*Document segment*:
Hmmm....well, I hit a problem (of course!). I have mca-no-build on the filem
framework on my Mac. If I just mpriun -n 3 ./hello, I get the following
error:

--------------------------------------------------------------------------
It looks like orte_init failed for some reason; your parallel process is
likely to abort.  There are many reasons that a parallel process can
fail during orte_init; some of which are due to configuration or
environment problems.  This failure appears to be an internal failure;
here's some additional information (which may only be relevant to an
Open MPI developer):

  orte_filem_base_select failed
  --> Returned value Error (-1) instead of ORTE_SUCCESS

--------------------------------------------------------------------------

After looking at the source code for filem_select, I can run just fine if I
specify -mca filem none on the cmd line. Otherwise, it looks like your
select logic insists that at least one component must be built and
selectable?

Is that generally true, or is your filem framework the exception? I think
this would not be a good general requirement - frankly, I don't think it is
good for any framework to have such a requirement.

Ralph



On 5/6/08 12:09 PM, "Josh Hursey" <jjhur...@open-mpi.org> wrote:

> This has been committed in r18381
> 
> Please let me know if you have any problems with this commit.

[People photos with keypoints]
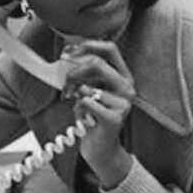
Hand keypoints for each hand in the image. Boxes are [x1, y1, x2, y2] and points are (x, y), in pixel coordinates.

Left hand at [61, 40, 134, 187]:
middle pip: (97, 64)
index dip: (88, 45)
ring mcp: (124, 103)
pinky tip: (84, 119)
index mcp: (123, 75)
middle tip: (64, 82)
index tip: (68, 51)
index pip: (110, 48)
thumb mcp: (88, 90)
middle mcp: (127, 86)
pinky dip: (78, 110)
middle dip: (73, 71)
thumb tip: (66, 55)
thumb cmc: (92, 118)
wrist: (99, 148)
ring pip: (88, 87)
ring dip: (75, 96)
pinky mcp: (115, 118)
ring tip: (78, 107)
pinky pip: (86, 103)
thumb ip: (84, 73)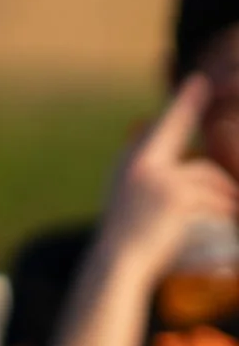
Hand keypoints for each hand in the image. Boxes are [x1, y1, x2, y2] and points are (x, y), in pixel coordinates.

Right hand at [95, 74, 238, 280]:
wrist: (118, 262)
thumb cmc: (126, 240)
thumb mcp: (131, 203)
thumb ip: (150, 178)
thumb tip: (182, 161)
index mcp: (130, 164)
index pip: (161, 128)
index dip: (181, 105)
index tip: (196, 83)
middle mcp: (141, 163)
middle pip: (183, 140)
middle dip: (193, 118)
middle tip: (203, 88)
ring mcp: (159, 178)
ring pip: (207, 177)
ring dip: (223, 195)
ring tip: (230, 212)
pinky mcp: (177, 196)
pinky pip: (213, 198)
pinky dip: (224, 211)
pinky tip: (228, 219)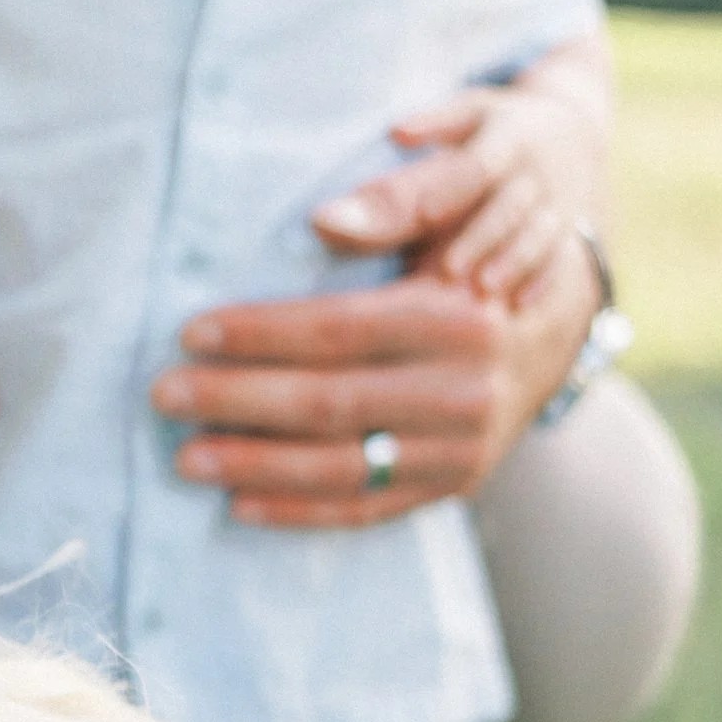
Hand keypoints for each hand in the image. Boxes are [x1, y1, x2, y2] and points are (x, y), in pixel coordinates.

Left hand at [152, 226, 597, 530]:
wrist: (556, 322)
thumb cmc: (476, 253)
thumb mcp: (453, 212)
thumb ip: (395, 211)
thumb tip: (320, 221)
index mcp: (461, 316)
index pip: (340, 329)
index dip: (260, 333)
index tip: (191, 331)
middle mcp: (468, 389)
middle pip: (330, 402)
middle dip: (237, 401)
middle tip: (164, 394)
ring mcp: (464, 448)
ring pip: (342, 466)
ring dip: (254, 466)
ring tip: (185, 457)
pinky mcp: (454, 485)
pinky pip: (365, 510)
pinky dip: (298, 511)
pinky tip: (237, 504)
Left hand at [316, 80, 597, 304]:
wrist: (574, 134)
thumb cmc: (498, 128)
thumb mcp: (470, 113)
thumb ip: (433, 125)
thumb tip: (395, 131)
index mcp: (509, 136)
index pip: (481, 163)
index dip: (454, 188)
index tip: (425, 214)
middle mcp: (538, 171)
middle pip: (509, 206)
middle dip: (481, 237)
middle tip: (448, 270)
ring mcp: (559, 203)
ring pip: (538, 235)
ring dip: (512, 263)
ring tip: (483, 289)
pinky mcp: (571, 231)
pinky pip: (562, 256)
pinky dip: (543, 281)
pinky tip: (519, 304)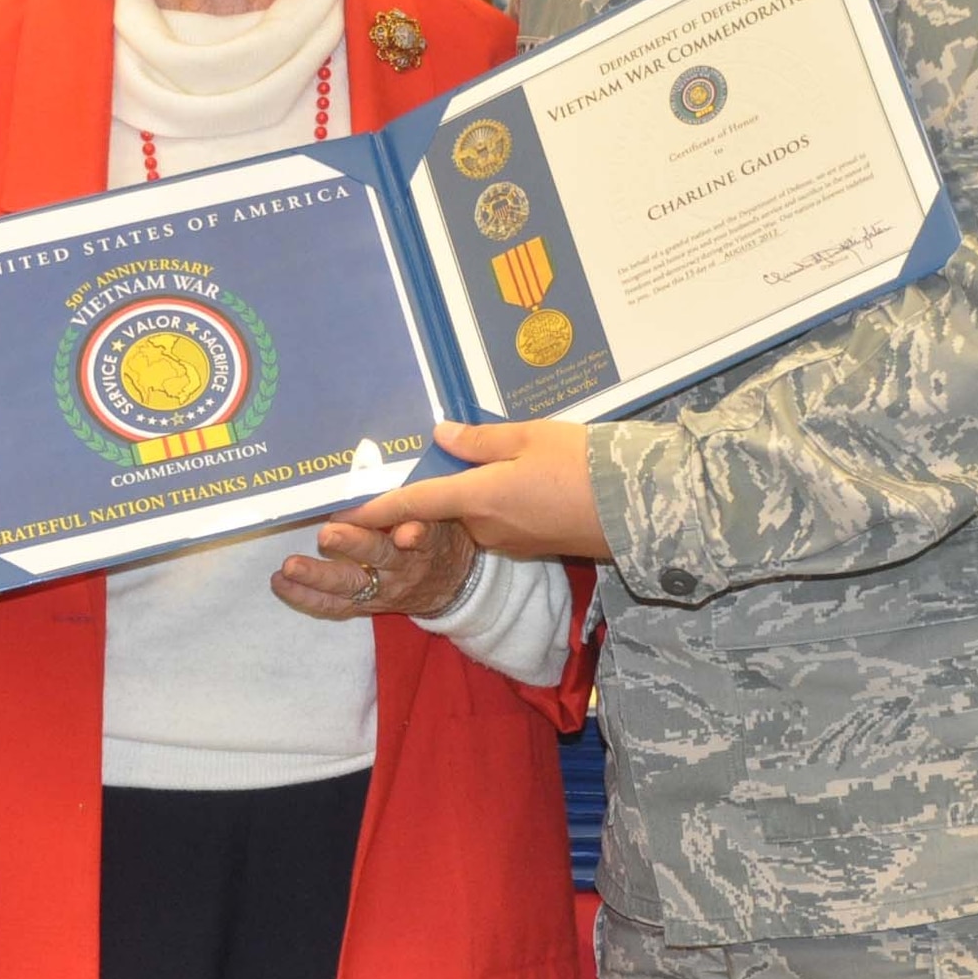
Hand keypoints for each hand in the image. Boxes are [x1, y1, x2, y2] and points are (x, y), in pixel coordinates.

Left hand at [271, 515, 476, 620]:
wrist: (454, 587)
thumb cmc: (440, 537)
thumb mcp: (439, 516)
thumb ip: (415, 502)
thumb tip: (378, 476)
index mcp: (426, 540)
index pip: (418, 530)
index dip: (400, 523)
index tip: (380, 511)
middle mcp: (404, 568)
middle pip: (379, 557)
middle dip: (352, 545)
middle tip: (326, 535)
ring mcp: (385, 590)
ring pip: (350, 587)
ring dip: (317, 578)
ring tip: (287, 569)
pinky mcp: (369, 606)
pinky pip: (336, 606)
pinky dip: (306, 597)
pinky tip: (280, 584)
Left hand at [340, 419, 610, 561]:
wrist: (637, 507)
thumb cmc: (583, 464)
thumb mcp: (530, 436)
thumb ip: (481, 439)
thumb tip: (441, 434)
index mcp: (478, 497)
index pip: (412, 504)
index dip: (374, 509)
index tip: (340, 516)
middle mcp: (486, 527)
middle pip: (446, 506)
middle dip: (440, 488)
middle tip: (448, 454)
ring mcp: (509, 541)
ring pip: (474, 512)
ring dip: (474, 491)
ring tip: (503, 458)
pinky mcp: (531, 544)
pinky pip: (500, 520)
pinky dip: (498, 501)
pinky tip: (524, 479)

*Set of tasks*:
[1] Answer these from the Open MPI message:
(a) What option on the command line lets the program run without the error?
(b) Which select call is reported as failed?
(c) In which revision was the change committed?
[2] Do these statements agree with the Open MPI message? Answer yes or no for each, quoting the words that decide it.
(a) The writer has mca-no-build on the filem framework on a Mac.
(b) The failure is described as an external failure.
(c) The writer considers it good for a framework to require at least one built component.
[3] Extend the Open MPI message from where it stops.

*Answers by task*:
[1]
(a) -mca filem none
(b) orte_filem_base_select
(c) r18381

[2]
(a) Yes: "I have mca-no-build on the filem framework on my Mac"
(b) No: "This failure appears to be an internal failure"
(c) No: "I don't think it is good for any framework to have such a requirement"

[3]
> 
> Cheers,
> Josh
> 
> On May 5, 2008, at 10:41 AM, Josh Hursey wrote:
> 
>> Awesome.
>> 
>> The branch is updated to the latest trunk head. I encourage folks to
>> check out this repository and make sure that it builds on their
>> system. A normal build of the branch should be enough to find out if
>> there are any cut-n-paste problems (though I tried to be careful,
>> mistakes do happen).
>> 
>> I haven't heard any problems so this is looking like it will come in
>> tomorrow after the teleconf. I'll ask again there to see if there are
>> any voices of concern.
>> 
>> Cheers,
>> Josh
>> 
>> On May 5, 2008, at 9:58 AM, Jeff Squyres wrote:
>> 
>>> This all sounds good to me!
>>> 
>>> On Apr 29, 2008, at 6:35 PM, Josh Hursey wrote:
>>> 
>>>> What:  Add mca_base_select() and adjust frameworks & components to
>>>> use
>>>> it.
>>>> Why:   Consolidation of code for general goodness.
>>>> Where: https://svn.open-mpi.org/svn/ompi/tmp-public/jjh-mca-play
>>>> When:  Code ready now. Documentation ready soon.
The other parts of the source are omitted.